Passage to read:
Implications for Research

This study highlights the lack of precision in sexual victimization estimates, even when administering commonly-used questionnaires with evidence of validity. Our findings also suggest that research using the unaltered SES-SFV and PRSPS-V could underestimate sexual victimization, especially with male participants. We strongly recommend future research on sexual violence measurement, particularly focusing on how differences in questionnaire structure (e.g., the order of items), item structure (e.g., length, etc.), and the operationalization of consent impact prevalence rates and validity. PRSPS-V items are shorter and presented in a non-hierarchical (randomized) order using a behaviorally specific operationalization of consent; future research is needed that examines the extent to which each of these features impacts reporting. For example, in Strang and Peterson (2017) approximately half of the sample reported perceiving “without your consent” as a more stringent standard than “after she initially said no” suggesting there is great nuance in how consent is perceived and interpreted in questionnaires. However, is it largely unknown how changes to questionnaires (adding items, changing response formats, varying definitions of consent, etc.) may change their psychometric properties. Thus, we do not recommend that researchers wholesale implement the types of changes deployed in this study to answer measurement related research questions.

Information shown:

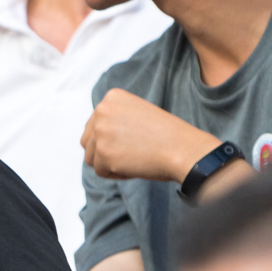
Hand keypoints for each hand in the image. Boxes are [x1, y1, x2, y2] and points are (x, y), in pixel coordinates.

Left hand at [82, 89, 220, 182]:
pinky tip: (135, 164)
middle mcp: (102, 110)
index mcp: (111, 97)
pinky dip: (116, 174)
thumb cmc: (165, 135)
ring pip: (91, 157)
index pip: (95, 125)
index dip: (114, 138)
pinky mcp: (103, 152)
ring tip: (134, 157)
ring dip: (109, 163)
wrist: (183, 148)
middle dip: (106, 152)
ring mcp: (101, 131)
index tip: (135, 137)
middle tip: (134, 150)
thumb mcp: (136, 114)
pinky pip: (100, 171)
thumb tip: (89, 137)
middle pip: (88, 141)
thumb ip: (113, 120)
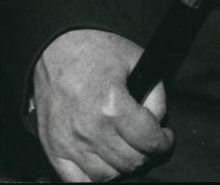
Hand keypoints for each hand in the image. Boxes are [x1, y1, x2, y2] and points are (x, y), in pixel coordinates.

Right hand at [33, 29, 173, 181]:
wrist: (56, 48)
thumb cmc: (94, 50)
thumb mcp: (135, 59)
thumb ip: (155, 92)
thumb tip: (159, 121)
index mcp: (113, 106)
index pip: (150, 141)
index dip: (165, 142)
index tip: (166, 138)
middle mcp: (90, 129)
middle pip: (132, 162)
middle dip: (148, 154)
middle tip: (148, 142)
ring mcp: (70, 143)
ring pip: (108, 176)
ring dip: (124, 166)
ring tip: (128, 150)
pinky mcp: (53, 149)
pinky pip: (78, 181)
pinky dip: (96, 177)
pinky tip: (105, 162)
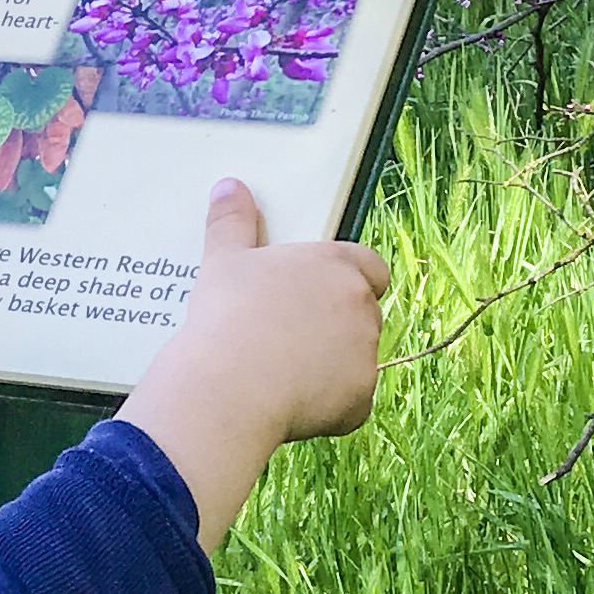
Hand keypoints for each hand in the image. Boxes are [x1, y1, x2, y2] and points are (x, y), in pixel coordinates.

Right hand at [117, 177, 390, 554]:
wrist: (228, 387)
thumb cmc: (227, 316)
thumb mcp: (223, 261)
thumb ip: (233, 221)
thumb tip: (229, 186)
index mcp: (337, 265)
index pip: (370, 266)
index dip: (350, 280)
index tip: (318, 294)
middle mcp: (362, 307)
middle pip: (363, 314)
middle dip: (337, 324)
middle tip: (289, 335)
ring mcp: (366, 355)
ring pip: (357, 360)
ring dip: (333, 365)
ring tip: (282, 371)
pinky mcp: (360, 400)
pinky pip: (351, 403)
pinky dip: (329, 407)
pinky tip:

What to work on:
Answer these questions using the passage on implications for research, numbering your answers to match.
1. With which participants could research using the unaltered SES-SFV and PRSPS-V especially underestimate sexual victimization?
2. In what order are PRSPS-V items presented?
3. In Strang and Peterson (2017), about what share of the sample saw "without your consent" as a more stringent standard than "after she initially said no"?

Written solution:
1. Male participants.
2. A non-hierarchical (randomized) order.
3. Approximately half.